Carla Casulo, MD: The MAGNIFY study showed the use of lenalidomide and rituximab in patients who have relapsed/refractory follicular lymphoma. This was really interesting, because they also looked at a subset of patients who were double refractory to either an alkylator or rituximab or had an early relapse. This was presented at ASCO [American Society of Clinical Oncology] this year. What they demonstrated was that the regimen seems promising and had high response rates. But in the early relapsed population, there was also evidence of a signal of efficacy suggesting that about 50% to 60% of patients responded and the duration of response was about 1 year. So, I think that in this particular population of patients, it might have a promising future.
The phase III AUGMENT study is looking at lenalidomide and rituximab compared to rituximab placebo in patients with relapsed follicular lymphoma. That study is still ongoing. What they’re looking to evaluate is whether or not lenalidomide is an important addition to rituximab in the treatment of patients with follicular lymphoma.

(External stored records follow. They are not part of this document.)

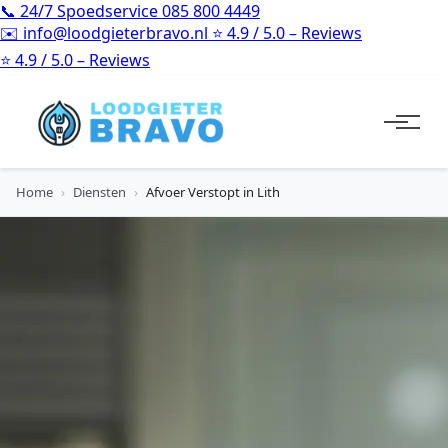
📞
24/7 Spoedservice
085 800 4449
✉️
info@loodgieterbravo.nl
⭐
4.9 / 5.0 – Reviews
⭐
4.9 / 5.0 – Reviews
Home
›
Diensten
›
Afvoer Verstopt in Lith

I actually have used lenalidomide and rituximab in patients with relapsed indolent lymphomas, and I find that it is well tolerated. The benefit of it, too, is that you can modify the dose based on cytopenias and side effects, such as rash or fatigue or myalgias, that the patients might experience. I find that the duration of response is actually quite good. Particularly with elderly patients, I find that it’s very easy to administer. So, we certainly do use it quite a bit in patients with relapsed indolent lymphoma.